Does it really have anything to do with age, the sequence of reflections, the way you angle yourself before the mirrors of your life, the way you manage to completely rearrange the scenery and the cast of characters, gallop yourself into a new existential western unfolding under the mythic constellations of those wide open spaces you were longing for, and then, after a while, come to wonder if this Wonderland was worth the trade in long-left friends, and even the Pony Express of gmail, whatsapp, and instagram feels thin as threadbare blankets on a snowy Wyoming night around a campfire that's gone out and you realize if you fall asleep you just might wake up dead.

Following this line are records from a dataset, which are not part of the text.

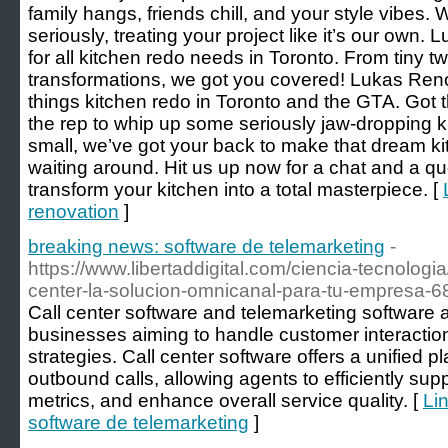
family hangs, friends chill, and your style vibes
seriously, treating your project like it’s our own.
for all kitchen redo needs in Toronto. From tiny 
transformations, we got you covered! Lukas Renova
things kitchen redo in Toronto and the GTA. Got t
the rep to whip up some seriously jaw-dropping 
small, we’ve got your back to make that dream ki
waiting around. Hit us up now for a chat and a q
transform your kitchen into a total masterpiece. [
renovation
]
breaking news: software de telemarketing
-
https://www.libertaddigital.com/ciencia-tecnologi
center-la-solucion-omnicanal-para-tu-empresa-
Call center software and telemarketing software ar
businesses aiming to handle customer interaction
strategies. Call center software offers a unified 
outbound calls, allowing agents to efficiently sup
metrics, and enhance overall service quality. [
Li
software de telemarketing
]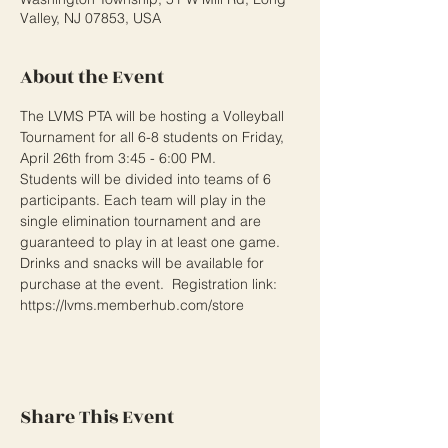
Valley, NJ 07853, USA
About the Event
The LVMS PTA will be hosting a Volleyball 
Tournament for all 6-8 students on Friday, 
April 26th from 3:45 - 6:00 PM.

Students will be divided into teams of 6 
participants. Each team will play in the 
single elimination tournament and are 
guaranteed to play in at least one game. 
Drinks and snacks will be available for 
purchase at the event.  Registration link: 
https://lvms.memberhub.com/store
Share This Event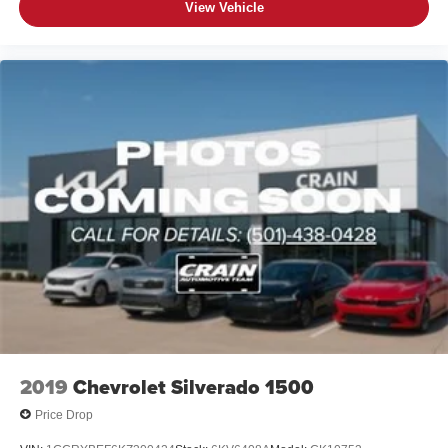
View Vehicle
2019
Chevrolet Silverado 1500
Price Drop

We come out here, though, for some good reason, these distances that stand in for a spiritual path, these ways of going away, backtracking to some fork in the road you must have passed in the dark, how many of them there must have been, and I, I took the road less traveled by, and that has made all the difference. I have a friend who lived in Robert Frost's house in Vermont for quite a while, and there was no way to visit her there without thinking that cliché, if only these walls could talk. But what I'd really want to hear is the mulling over of the melodies the poet found and polished like pebbles rolling in the river that ran past his door, the words we roll in our mouths like dice in a gambler's fat hand, blowing into them, casting our wishing spells, betting the ranch on snake eyes, putting your life in the hands of the High Roller who writes the scripts and passes out the parts, or so you like to think, in that moment in the mirror, He's got the whole world in his hands.

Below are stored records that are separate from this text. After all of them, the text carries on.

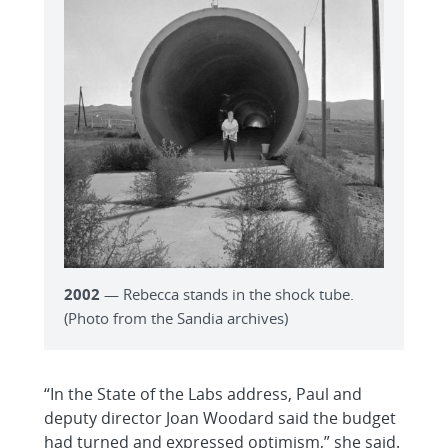
2002
— Rebecca stands in the shock tube.
(Photo from the Sandia archives)
“In the State of the Labs address, Paul and
deputy director Joan Woodard said the budget
had turned and expressed optimism,” she said.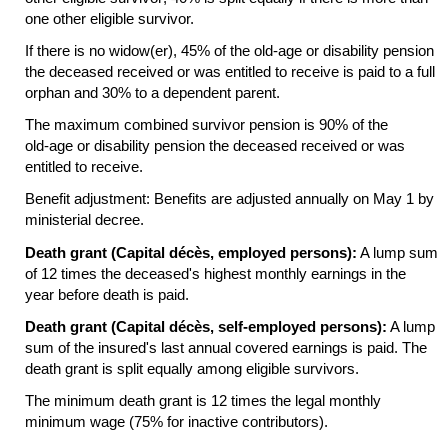
one other eligible survivor.
If there is no
widow(er),
45% of the
old-age
or disability pension
the deceased received or was entitled to receive is paid to a full
orphan and 30% to a dependent parent.
The maximum combined survivor pension is 90% of the
old-age
or disability pension the deceased received or was
entitled to receive.
Benefit adjustment: Benefits are adjusted annually on May 1 by
ministerial decree.
Death grant (Capital décès, employed persons):
A lump sum
of 12 times the deceased's highest monthly earnings in the
year before death is paid.
Death grant (Capital décès, self-employed persons):
A lump
sum of the insured's last annual covered earnings is paid. The
death grant is split equally among eligible survivors.
The minimum death grant is 12 times the legal monthly
minimum wage (75% for inactive contributors).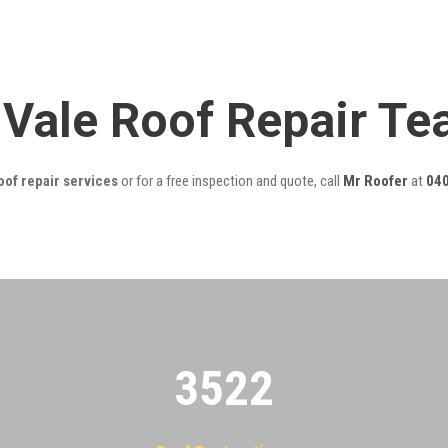
 Vale Roof Repair T
oof repair services
or for a free inspection and quote, call
Mr Roofer
at
040
3522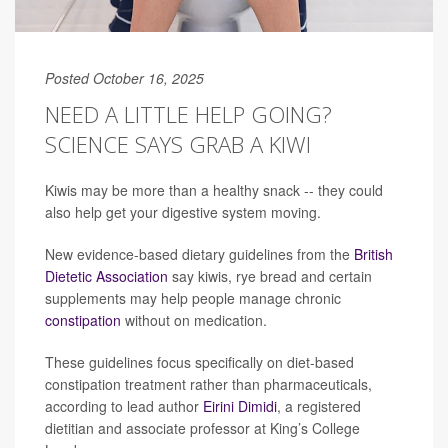
Posted October 16, 2025
NEED A LITTLE HELP GOING?
SCIENCE SAYS GRAB A KIWI
Kiwis may be more than a healthy snack -- they could
also help get your digestive system moving.
New evidence-based dietary guidelines from the
British
Dietetic Association
say kiwis, rye bread and certain
supplements may help people manage chronic
constipation
without on medication.
These guidelines focus specifically on diet-based
constipation treatment rather than pharmaceuticals,
according to lead author
Eirini Dimidi
, a registered
dietitian and associate professor at King’s College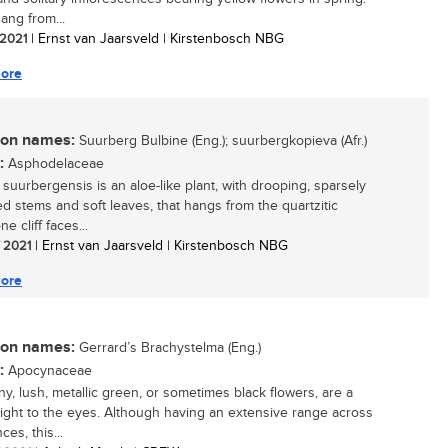
ang from...
/ 2021
| Ernst van Jaarsveld | Kirstenbosch NBG
ore
n names:
Suurberg Bulbine (Eng.); suurbergkopieva (Afr.)
:
Asphodelaceae
 suurbergensis is an aloe-like plant, with drooping, sparsely
d stems and soft leaves, that hangs from the quartzitic
e cliff faces...
/ 2021
| Ernst van Jaarsveld | Kirstenbosch NBG
ore
n names:
Gerrard’s Brachystelma (Eng.)
:
Apocynaceae
ny, lush, metallic green, or sometimes black flowers, are a
light to the eyes. Although having an extensive range across
ces, this...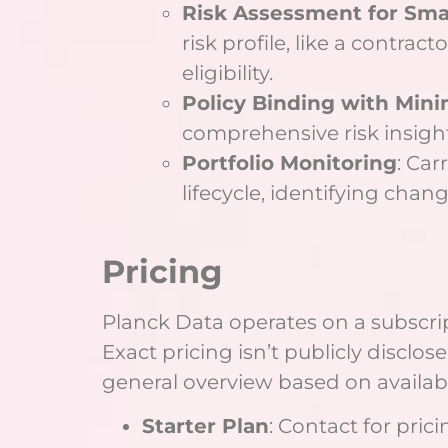
Risk Assessment for Sma
risk profile, like a contrac
eligibility.
Policy Binding with Mini
comprehensive risk insights
Portfolio Monitoring
: Car
lifecycle, identifying chan
Pricing
Planck Data operates on a subscrip
Exact pricing isn’t publicly disclos
general overview based on availab
Starter Plan
: Contact for pric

You always told me to tell it like it is, the way I say it when I don't care how it sounds. Like the cowgirl singing the herd to sleep, walking her horse in that slow circle in the dark, making up endless verses to that song, "Rain or shine, sleet or snow, me and my donegal are bound to go."
So here I am, darling. I'll just tell you what I hear out here. I'll just share this self-made exile with you, for what it's worth, some words that land in your lap as the copper leaves fall from the trees along your canal. I'm not out on the prairie, not on some palomino mare, not singing lullabyes to lowing cattle, not bedding down beside the fire. I'm propped up in my bed looking straight ahead at two shelves full of journals, going back to just about the time we met, before we became mothers, over thirty years ago. I've painted on each spine the year in white-out. And some of those years were white-outs indeed, snow-blinded by blizzards roaring through that vast landscape where we risk everything, gambling on love. And this is what I hear them say:

Don't be afraid to open me. Consider us your river. Come over, bend down, cup your hands and drink. It's only water, only water. Burbling on its way over the rocks. It's not polluted, it's just rain and melted snow. Maybe some cow piss leached in from an alpine meadow. But there are no factories along these banks. And who would ever demand that water be art? That's crazy. Nature doesn't think that way. Don't come climbing back up this bank with a roll of barbed wire and fence posts. Don't start posting No Trespassing signs on the trees. Be a friend, come in peace, there are birds here you won't see anywhere else. Be quiet and listen. They are singing the song of you.

I open one and remember. April in Amsterdam. White horse chestnut blossoms, like tiered wedding cakes for birds, blooming outside my third story window on Van Oldenbarnedveldtstraat – the old barn field street – as my daughter, born at dawn, sleeps on my chest.  The tree is reaching its branches toward me, its leaves are deepest green, broad and serrated, palmate like giant open hands. In the center of each tiny blossom, shaped like a miniature orchid, lies a drop of magenta bright as a jewel. Everyone knows it is too early for the chestnuts to bloom, but only I know she has done it to celebrate my daughter's arrival. In this moment I see my reflection in the tree, and hear her whispering, "Welcome. You are one of us now."